-- WHAT THE TASK ASKS --
Identify each line below that contains the word "chart" and copy those lines.

-- MATERIAL FOR THIS EXERCISE --
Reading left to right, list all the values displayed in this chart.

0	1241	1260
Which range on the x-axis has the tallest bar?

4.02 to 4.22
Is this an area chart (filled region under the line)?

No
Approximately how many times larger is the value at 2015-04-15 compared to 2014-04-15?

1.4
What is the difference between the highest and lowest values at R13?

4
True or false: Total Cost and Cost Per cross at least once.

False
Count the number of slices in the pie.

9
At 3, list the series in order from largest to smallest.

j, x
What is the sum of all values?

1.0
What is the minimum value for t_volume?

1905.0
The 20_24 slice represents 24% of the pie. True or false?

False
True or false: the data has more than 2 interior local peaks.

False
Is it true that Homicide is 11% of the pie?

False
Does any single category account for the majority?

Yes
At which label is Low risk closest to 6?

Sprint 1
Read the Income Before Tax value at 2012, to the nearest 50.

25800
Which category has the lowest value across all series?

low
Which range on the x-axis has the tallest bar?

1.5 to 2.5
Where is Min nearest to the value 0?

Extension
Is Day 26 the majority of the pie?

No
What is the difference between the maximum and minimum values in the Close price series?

-- THE ANSWER --
Reading left to right, list all the values displayed in this chart.
Is this an area chart (filled region under the line)?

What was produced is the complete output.